What you have to do >> Below are entries; copy exactly the lines from the one with "compléter ces informations q" through the one with "وی تصریح کرد: بخشی", both included, and leave out the rest.

Stored data entries:
◆ ◆ ◆ ◆ ◆
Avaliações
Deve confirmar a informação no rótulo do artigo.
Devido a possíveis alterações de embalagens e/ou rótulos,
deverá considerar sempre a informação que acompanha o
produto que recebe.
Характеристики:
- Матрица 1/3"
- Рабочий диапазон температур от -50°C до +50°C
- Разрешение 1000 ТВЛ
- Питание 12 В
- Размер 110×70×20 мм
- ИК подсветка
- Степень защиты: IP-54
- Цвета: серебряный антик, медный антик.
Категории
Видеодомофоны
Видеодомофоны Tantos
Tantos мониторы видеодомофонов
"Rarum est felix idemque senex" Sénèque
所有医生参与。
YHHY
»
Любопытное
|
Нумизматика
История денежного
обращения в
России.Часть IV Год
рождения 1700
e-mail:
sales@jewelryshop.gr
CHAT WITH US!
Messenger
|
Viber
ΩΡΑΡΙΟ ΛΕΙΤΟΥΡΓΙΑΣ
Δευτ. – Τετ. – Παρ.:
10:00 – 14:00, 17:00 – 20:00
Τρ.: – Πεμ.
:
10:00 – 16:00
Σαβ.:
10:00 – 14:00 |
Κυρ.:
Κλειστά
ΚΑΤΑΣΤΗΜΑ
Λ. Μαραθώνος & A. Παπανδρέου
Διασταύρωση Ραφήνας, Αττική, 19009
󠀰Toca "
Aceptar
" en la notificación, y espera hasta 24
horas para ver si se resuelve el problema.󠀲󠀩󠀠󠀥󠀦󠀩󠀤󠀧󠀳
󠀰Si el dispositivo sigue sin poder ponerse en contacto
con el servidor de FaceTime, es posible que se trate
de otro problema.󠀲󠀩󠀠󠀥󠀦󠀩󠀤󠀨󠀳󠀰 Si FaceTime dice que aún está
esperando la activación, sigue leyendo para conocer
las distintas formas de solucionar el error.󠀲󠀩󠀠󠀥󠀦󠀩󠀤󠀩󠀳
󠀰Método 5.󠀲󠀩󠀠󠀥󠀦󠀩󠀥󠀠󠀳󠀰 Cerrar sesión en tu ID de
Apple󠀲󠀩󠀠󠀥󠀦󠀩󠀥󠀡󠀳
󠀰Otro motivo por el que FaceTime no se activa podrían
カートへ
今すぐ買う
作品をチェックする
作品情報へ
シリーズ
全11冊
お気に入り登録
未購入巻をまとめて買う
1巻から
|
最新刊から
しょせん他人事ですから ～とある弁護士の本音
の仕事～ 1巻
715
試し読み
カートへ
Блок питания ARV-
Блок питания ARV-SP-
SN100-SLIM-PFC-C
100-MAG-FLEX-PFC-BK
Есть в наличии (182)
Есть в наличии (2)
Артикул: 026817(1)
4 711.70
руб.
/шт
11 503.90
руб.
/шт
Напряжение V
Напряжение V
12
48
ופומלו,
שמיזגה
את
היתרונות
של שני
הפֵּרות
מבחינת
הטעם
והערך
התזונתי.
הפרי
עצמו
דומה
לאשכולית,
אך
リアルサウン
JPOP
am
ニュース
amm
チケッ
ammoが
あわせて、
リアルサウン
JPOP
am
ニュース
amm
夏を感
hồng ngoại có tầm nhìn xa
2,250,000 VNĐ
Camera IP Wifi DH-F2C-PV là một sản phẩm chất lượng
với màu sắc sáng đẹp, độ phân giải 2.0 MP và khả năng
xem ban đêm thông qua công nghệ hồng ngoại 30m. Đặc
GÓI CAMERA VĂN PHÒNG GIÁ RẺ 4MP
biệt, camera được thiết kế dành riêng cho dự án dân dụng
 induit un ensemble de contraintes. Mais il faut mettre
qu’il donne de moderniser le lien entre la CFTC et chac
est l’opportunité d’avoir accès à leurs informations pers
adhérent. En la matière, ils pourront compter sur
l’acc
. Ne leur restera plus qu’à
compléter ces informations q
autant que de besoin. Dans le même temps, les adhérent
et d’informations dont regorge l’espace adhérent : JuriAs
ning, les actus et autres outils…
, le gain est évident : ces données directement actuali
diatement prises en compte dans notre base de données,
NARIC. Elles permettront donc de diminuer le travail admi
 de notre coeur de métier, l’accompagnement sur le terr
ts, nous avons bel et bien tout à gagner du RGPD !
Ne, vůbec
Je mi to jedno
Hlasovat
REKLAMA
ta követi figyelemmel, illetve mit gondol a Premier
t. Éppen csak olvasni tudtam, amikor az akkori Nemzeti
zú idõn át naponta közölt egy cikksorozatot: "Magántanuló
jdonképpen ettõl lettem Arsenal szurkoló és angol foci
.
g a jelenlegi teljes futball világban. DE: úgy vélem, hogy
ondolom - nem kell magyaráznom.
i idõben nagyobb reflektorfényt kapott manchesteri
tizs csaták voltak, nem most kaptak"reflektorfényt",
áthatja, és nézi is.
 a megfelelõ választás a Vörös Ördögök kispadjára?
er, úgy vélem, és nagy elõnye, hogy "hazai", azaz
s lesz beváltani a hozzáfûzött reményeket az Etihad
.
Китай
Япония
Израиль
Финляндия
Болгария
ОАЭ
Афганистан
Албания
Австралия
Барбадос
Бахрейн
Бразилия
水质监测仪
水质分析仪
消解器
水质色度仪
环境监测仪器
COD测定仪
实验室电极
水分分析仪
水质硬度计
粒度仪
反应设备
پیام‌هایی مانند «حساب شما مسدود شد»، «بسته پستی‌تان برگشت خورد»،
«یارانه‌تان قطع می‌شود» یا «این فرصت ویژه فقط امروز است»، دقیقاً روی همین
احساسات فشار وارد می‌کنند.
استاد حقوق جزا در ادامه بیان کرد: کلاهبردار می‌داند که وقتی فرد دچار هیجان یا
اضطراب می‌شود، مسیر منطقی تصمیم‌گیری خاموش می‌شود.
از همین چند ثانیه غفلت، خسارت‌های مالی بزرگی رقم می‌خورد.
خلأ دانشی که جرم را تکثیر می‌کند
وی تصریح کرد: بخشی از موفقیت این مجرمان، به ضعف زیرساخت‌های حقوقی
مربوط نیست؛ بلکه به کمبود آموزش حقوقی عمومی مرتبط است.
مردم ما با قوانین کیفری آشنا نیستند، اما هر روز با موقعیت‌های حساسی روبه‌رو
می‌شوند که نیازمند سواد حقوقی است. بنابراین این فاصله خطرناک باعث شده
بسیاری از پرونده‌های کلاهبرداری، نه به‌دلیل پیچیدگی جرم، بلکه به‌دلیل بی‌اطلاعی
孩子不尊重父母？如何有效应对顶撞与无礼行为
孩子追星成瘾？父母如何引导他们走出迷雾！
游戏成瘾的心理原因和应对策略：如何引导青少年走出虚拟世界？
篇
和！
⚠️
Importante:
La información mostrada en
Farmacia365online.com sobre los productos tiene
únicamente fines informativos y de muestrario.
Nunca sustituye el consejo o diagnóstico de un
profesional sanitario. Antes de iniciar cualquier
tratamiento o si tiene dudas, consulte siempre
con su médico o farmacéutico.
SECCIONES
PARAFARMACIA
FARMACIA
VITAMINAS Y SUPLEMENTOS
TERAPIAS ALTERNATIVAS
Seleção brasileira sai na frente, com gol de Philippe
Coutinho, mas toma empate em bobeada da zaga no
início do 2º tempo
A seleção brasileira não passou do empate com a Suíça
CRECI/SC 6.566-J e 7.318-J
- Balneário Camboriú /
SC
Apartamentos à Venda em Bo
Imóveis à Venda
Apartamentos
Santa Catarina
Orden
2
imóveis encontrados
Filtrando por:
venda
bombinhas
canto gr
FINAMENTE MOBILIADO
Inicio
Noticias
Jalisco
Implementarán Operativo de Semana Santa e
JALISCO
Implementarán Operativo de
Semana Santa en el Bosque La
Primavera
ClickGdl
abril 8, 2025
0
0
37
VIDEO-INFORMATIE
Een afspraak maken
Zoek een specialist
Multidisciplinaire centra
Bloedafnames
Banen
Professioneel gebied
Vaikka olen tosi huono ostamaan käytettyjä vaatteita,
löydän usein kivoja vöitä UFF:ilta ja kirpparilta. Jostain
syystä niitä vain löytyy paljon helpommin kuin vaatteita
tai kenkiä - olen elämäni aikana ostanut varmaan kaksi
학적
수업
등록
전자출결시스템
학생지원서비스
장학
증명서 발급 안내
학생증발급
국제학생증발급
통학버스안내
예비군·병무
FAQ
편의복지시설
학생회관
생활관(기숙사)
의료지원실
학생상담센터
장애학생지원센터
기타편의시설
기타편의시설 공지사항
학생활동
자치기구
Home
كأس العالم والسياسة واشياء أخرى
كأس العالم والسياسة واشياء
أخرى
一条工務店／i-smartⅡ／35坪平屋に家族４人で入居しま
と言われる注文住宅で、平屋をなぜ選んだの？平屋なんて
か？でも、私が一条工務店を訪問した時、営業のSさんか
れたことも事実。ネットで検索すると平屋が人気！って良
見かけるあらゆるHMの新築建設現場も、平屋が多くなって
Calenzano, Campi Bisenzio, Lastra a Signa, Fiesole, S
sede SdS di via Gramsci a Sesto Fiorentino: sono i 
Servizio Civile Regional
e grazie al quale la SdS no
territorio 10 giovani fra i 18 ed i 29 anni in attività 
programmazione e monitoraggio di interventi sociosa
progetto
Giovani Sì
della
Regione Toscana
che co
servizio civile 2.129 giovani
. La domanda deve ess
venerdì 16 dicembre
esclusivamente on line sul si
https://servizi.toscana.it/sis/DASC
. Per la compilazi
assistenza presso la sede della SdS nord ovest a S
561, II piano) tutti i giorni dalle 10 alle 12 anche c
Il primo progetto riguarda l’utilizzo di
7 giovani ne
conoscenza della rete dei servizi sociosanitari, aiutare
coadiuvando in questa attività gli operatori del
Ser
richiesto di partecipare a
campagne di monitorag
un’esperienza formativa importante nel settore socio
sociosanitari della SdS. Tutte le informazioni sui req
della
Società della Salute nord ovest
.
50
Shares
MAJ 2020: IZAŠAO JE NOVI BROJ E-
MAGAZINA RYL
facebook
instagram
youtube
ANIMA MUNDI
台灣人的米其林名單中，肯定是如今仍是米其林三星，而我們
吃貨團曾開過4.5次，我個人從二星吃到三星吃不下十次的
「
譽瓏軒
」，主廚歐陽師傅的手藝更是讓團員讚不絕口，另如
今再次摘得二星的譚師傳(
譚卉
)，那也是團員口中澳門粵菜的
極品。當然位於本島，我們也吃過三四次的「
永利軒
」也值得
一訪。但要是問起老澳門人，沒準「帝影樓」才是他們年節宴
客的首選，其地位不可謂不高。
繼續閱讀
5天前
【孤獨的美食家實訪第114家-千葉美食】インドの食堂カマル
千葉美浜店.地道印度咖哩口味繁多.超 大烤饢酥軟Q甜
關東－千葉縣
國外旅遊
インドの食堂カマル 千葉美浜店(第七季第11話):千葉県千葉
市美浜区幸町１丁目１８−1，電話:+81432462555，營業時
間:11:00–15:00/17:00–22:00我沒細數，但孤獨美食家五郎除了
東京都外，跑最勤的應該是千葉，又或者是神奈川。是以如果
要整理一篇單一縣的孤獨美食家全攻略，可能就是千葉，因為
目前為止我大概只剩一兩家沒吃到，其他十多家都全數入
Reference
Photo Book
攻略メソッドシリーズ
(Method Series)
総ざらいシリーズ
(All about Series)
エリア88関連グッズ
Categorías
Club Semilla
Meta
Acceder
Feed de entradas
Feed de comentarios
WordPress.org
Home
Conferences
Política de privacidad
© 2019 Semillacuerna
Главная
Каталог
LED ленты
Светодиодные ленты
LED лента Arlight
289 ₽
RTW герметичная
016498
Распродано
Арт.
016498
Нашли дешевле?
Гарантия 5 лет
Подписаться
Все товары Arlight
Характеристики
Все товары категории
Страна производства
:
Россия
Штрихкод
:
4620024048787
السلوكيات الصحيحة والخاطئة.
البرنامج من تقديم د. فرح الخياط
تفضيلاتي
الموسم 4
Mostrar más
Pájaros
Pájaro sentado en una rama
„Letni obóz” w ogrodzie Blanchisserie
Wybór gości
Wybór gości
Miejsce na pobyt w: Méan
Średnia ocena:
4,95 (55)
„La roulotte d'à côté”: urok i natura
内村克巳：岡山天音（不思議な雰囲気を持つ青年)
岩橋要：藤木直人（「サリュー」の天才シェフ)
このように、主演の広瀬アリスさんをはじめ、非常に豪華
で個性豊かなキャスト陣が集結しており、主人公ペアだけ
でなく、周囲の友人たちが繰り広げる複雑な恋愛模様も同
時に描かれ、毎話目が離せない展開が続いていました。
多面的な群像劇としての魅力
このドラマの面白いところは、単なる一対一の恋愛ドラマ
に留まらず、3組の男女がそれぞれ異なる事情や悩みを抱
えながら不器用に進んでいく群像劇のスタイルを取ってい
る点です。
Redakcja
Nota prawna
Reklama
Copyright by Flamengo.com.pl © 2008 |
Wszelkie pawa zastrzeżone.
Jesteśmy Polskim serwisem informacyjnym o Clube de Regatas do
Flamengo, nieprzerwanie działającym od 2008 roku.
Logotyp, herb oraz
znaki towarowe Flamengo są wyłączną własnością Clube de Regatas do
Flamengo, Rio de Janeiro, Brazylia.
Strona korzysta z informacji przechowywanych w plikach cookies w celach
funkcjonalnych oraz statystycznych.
◆ ◆ ◆ ◆ ◆
Reply >>
compléter ces informations q
autant que de besoin. Dans le même temps, les adhérent
et d’informations dont regorge l’espace adhérent : JuriAs
ning, les actus et autres outils…
, le gain est évident : ces données directement actuali
diatement prises en compte dans notre base de données,
NARIC. Elles permettront donc de diminuer le travail admi
 de notre coeur de métier, l’accompagnement sur le terr
ts, nous avons bel et bien tout à gagner du RGPD !
Ne, vůbec
Je mi to jedno
Hlasovat
REKLAMA
ta követi figyelemmel, illetve mit gondol a Premier
t. Éppen csak olvasni tudtam, amikor az akkori Nemzeti
zú idõn át naponta közölt egy cikksorozatot: "Magántanuló
jdonképpen ettõl lettem Arsenal szurkoló és angol foci
.
g a jelenlegi teljes futball világban. DE: úgy vélem, hogy
ondolom - nem kell magyaráznom.
i idõben nagyobb reflektorfényt kapott manchesteri
tizs csaták voltak, nem most kaptak"reflektorfényt",
áthatja, és nézi is.
 a megfelelõ választás a Vörös Ördögök kispadjára?
er, úgy vélem, és nagy elõnye, hogy "hazai", azaz
s lesz beváltani a hozzáfûzött reményeket az Etihad
.
Китай
Япония
Израиль
Финляндия
Болгария
ОАЭ
Афганистан
Албания
Австралия
Барбадос
Бахрейн
Бразилия
水质监测仪
水质分析仪
消解器
水质色度仪
环境监测仪器
COD测定仪
实验室电极
水分分析仪
水质硬度计
粒度仪
反应设备
پیام‌هایی مانند «حساب شما مسدود شد»، «بسته پستی‌تان برگشت خورد»،
«یارانه‌تان قطع می‌شود» یا «این فرصت ویژه فقط امروز است»، دقیقاً روی همین
احساسات فشار وارد می‌کنند.
استاد حقوق جزا در ادامه بیان کرد: کلاهبردار می‌داند که وقتی فرد دچار هیجان یا
اضطراب می‌شود، مسیر منطقی تصمیم‌گیری خاموش می‌شود.
از همین چند ثانیه غفلت، خسارت‌های مالی بزرگی رقم می‌خورد.
خلأ دانشی که جرم را تکثیر می‌کند
وی تصریح کرد: بخشی از موفقیت این مجرمان، به ضعف زیرساخت‌های حقوقی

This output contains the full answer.